Squatting in Honduras is the occupation of unused land or derelict buildings without the permission of the owner. As the population of Honduras grew from the 1960s onwards, peasants occupied land. The Government of Honduras responded by giving peasants title to land and deporting Salvadoran migrants. The measures had limited success and in the 2010s, squatters continued to self-organise land invasions. The indigenous Miskito people are affected by squatters who practice illegal logging and drugs trafficking.

== History ==

The population of Honduras rose to almost 2 million people by the 1960s and was boosted by 300,000 migrants from El Salvador, causing peasants in need of land to start squatting. The Government of Honduras responded with various measures giving peasants title to land, so that up to 1975, 120,000 hectares were given to 35,000 households. Salvadoran migrants were deported and this contributed to the outbreak of the Football War in 1969.

Until the 1980s, there was little large-scale agriculture and most land was used by subsistence farmers or small coffee producers. In 1980, an estimated 75% of farmers did not own the land they were farming. Decree number 78 or the "Coffee Enterprise Protection Law", was introduced in 1981 as part of a plan by the government to regularize land titles which had limited success.

In 1996, the Honduran Army evicted squatters from land at Tacamiche, south of San Pedro Sula, which belonged to Chiquita Brands International, the banana distributors. The 400 peasants had occupied the land since 1994, when Chiquita closed down the farm.

== 2010s ==

On International Peasant Day of Struggle in 2012, 3,500 peasant families squatted land across the country in a co-ordinated protest. They occupied areas in eight provinces and claimed they could grow food on them because they were publicly owned, whereas the National Agrarian Institute said it owned the land and blamed insurrectionary attitudes. A former sugar plantation near to the capital Tegucigalpa was quickly evicted without violence and Via Campesina stated the occupations were peaceful. Around Trujillo, Garifuna people squat land owned by foreigners and are evicted by the Army.

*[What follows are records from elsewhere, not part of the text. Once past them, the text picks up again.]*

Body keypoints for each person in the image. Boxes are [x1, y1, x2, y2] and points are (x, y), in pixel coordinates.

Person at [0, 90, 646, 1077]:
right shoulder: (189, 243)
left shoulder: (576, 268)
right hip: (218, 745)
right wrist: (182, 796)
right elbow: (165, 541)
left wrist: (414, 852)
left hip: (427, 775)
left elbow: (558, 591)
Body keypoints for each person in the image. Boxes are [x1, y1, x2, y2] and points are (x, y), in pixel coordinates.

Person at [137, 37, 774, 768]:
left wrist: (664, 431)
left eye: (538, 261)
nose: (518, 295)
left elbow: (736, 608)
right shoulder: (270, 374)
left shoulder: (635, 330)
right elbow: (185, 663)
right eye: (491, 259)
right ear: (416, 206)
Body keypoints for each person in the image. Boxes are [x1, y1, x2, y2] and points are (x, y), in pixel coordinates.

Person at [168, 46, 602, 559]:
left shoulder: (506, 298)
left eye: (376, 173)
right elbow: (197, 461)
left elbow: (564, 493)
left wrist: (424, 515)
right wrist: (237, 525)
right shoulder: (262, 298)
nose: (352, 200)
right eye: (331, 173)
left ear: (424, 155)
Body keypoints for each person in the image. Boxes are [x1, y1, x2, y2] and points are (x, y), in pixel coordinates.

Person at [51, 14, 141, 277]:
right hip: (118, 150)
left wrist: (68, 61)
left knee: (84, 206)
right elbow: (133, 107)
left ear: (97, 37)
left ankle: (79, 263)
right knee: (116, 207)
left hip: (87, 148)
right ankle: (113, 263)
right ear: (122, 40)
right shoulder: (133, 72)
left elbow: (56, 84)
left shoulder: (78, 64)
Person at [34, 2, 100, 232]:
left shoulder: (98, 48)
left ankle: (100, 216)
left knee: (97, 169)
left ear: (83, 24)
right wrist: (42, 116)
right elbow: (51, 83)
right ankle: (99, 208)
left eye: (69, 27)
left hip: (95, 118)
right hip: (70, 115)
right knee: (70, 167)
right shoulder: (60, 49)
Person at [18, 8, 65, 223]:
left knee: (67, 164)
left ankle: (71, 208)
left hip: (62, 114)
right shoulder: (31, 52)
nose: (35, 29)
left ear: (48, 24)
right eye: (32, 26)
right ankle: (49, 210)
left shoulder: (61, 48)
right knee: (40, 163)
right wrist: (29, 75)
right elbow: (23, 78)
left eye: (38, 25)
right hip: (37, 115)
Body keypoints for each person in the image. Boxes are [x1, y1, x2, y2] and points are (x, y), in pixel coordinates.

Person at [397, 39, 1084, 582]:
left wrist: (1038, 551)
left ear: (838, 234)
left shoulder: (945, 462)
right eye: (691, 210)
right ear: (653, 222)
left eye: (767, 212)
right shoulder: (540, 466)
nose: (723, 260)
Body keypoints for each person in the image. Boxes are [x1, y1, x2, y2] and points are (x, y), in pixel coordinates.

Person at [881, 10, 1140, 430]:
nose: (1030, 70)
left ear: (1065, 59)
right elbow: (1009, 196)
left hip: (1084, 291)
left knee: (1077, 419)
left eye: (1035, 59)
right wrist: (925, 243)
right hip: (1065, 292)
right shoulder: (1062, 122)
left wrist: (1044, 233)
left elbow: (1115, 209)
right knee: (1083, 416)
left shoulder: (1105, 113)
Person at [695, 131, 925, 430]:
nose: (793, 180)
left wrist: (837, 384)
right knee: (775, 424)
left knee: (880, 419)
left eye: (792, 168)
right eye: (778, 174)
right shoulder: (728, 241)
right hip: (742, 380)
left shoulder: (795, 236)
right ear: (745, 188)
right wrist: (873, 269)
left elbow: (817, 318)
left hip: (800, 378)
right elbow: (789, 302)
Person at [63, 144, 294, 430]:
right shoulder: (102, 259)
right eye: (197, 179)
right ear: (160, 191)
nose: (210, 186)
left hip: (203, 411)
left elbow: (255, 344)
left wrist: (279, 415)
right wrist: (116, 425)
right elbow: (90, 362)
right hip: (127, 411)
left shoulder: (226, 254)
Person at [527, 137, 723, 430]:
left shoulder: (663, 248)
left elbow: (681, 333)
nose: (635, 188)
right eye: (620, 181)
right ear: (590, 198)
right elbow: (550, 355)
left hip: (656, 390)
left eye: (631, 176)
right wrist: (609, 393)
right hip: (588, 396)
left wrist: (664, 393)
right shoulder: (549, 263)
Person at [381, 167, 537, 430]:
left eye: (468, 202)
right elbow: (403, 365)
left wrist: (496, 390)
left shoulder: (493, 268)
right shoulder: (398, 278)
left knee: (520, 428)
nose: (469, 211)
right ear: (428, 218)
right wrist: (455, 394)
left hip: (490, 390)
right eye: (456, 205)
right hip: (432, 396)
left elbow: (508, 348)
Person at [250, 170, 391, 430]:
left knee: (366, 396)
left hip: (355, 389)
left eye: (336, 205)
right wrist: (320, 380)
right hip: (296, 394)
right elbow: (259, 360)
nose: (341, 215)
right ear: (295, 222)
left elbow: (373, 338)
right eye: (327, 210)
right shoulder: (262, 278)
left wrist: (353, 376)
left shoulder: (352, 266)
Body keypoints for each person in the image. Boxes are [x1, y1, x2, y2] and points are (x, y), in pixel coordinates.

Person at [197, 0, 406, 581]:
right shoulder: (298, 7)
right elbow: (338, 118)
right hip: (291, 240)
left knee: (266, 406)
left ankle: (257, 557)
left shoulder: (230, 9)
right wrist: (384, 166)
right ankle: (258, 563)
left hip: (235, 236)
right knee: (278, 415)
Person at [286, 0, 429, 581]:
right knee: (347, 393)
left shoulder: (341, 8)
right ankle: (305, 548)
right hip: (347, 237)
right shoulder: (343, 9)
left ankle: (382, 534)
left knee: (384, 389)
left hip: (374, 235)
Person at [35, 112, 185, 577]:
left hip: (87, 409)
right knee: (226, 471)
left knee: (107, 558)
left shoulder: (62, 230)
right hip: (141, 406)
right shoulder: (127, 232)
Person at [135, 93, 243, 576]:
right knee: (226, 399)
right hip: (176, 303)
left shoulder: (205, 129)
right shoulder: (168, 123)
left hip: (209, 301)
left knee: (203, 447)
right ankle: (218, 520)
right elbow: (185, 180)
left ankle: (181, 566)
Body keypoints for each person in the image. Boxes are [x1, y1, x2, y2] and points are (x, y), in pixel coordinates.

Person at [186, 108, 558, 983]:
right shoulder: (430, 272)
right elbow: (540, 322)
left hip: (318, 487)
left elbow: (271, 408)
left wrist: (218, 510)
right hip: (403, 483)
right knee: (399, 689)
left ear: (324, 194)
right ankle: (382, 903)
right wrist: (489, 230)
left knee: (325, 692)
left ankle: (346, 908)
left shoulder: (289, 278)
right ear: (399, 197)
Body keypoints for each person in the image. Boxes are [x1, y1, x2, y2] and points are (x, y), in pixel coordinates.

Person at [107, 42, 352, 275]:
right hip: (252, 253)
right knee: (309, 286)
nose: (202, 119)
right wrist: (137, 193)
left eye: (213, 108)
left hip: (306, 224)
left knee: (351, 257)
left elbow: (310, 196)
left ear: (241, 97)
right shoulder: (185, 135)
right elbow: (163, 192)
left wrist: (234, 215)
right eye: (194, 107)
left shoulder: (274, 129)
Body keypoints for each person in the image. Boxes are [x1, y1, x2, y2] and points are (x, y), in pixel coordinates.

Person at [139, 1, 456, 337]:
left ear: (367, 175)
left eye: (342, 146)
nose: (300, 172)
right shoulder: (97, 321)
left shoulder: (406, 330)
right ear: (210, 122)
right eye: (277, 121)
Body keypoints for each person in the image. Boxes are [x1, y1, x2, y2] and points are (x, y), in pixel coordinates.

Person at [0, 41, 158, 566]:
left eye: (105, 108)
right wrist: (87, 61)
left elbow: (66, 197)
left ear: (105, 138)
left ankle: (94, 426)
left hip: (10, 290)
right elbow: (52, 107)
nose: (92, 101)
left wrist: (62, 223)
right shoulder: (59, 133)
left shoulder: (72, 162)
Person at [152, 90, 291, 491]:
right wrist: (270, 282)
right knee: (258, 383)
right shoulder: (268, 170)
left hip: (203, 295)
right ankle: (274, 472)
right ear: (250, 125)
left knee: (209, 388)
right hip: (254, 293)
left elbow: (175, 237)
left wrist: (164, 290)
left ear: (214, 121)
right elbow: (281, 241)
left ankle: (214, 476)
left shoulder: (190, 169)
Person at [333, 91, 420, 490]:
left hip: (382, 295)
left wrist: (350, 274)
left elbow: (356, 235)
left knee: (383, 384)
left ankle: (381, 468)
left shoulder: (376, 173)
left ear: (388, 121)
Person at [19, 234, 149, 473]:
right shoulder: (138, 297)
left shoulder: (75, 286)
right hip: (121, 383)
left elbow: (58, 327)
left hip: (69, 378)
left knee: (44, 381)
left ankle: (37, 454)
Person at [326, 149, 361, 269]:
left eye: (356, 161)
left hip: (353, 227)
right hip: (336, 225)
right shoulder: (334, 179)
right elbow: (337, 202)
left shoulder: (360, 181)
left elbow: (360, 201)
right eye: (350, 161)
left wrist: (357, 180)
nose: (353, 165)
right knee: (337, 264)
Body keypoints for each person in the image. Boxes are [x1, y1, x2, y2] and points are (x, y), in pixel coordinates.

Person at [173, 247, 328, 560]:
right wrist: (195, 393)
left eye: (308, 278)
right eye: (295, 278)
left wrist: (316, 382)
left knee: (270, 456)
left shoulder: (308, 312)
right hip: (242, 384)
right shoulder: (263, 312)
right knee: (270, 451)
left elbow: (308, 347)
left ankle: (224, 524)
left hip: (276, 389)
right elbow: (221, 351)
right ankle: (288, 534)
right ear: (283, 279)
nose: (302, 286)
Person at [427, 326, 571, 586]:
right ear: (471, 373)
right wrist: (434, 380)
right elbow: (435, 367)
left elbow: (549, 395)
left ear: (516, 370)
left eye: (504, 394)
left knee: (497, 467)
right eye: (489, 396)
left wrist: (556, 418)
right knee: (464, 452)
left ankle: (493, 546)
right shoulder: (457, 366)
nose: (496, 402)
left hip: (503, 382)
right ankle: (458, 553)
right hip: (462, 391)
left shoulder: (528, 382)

The indigenous Miskito people on the Caribbean coast asked for help in 2015, after a spate of land invasions by loggers and drugs traffickers. These squatters chopped down trees and build airstrips for transporting drugs. After a 25 year campaign, the indigenous peoples of La Mosquitia gained title to their lands in 2012. Fifty communities stretched along the coast were recognised as owners of 14,000km² of land. In Roatán, an island lying north of Honduras, confusion over land titling led to squatters confronting the authorities in 2018.